APE. Latihan nafas dengan pursed lip breathing dan tiup balon pada pasien asma

bronchiale efektif untuk membantu mencapai peningkatan APE dan memperbaiki

tingkat ekspirasi. Penelitian yang dilakukan Royani (2007) tentang pengaruh terapi

aktivitas bermain meniup balon terhadap perubahan fungsi paru anak degan asma,

terbukti setelah dilakukan terapi meniup balon didapatkan distribusi frekuensi


90

responden yang parunya baik sebanyak 18 responden (60%) dan responden yang

fungsinya parunya kurang baik sebanyak 12 responden (40%), terdapat peningkatan

pada fungsi paru anak setelah dilakukan terapi meniup balon.

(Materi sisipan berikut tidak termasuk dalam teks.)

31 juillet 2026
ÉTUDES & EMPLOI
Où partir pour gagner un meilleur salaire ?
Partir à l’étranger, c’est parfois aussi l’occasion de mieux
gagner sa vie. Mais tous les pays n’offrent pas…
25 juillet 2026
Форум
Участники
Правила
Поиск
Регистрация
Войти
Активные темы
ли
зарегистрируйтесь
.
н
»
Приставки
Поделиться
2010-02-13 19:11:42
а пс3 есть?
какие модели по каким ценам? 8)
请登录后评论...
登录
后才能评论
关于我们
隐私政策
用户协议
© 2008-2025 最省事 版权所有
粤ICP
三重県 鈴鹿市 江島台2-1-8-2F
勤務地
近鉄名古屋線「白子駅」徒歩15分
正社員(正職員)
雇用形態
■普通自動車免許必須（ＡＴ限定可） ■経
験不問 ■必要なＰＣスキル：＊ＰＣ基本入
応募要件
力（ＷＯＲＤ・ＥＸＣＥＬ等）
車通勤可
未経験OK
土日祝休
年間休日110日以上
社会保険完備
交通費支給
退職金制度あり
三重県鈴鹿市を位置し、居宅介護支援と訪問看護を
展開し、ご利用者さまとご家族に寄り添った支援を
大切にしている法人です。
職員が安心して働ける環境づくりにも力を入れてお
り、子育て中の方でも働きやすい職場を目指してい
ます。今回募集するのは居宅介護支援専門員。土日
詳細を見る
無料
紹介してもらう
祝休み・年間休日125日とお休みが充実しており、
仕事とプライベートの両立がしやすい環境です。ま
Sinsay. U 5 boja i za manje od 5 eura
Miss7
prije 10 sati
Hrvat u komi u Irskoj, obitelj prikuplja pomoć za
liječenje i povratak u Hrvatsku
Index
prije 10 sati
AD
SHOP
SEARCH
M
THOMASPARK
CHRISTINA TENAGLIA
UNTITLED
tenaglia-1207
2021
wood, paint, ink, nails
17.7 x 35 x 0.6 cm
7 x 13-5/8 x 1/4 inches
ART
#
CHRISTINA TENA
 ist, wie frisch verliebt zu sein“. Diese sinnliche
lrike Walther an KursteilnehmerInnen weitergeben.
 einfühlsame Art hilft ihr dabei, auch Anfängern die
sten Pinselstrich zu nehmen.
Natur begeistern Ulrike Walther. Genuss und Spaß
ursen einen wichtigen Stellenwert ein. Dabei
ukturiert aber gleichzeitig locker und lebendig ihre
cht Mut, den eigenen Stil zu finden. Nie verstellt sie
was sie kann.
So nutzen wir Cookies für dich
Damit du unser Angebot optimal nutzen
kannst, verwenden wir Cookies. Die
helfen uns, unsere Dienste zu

4.5 Keterbatasan Penelitian

Penelitian ini memiliki keterbatasan yang dapat mempengaruhi hasil penelitian

antara lain :

1. Terdapat dua responden yang mendapat terapi oksigen. Di dalam tubuh

pasien PPOK yang mendapat terapi oksigen, kecukupan akan kebutuhan

oksigennya terpenuhi sehingga terjadi metabolisme aerob yang

menghasilkan energi sehingga dapat memperkuat otot-otot pernafasan.

Berbeda dengan pasien yang tidak mendapat oksigen yang cukup, di dalam

tubuhnya terjadi metabolisme anaerob yang menghasilkan asam laktat yang

menyebabkan kelelahan pada otot-otot pernafasan sehingga dapat

mempengaruhi hasil pengukuran Arus Puncak Ekspirasi.

2. Responden mendapatkan terapi obat dan bronkodilator. Secara umum cara

kerja dari bronkodilator yaitu melebarkan saluran nafas, obat anti inflamasi

untuk meredakan proses inflames yang terjadi dan obat mukolitik yang

dapat memecah molekul mukus menjadi lebih kecil dan mudah bergerak

sehingga dapat mempengaruhi hasil pengukuran Arus Puncak Ekspirasi.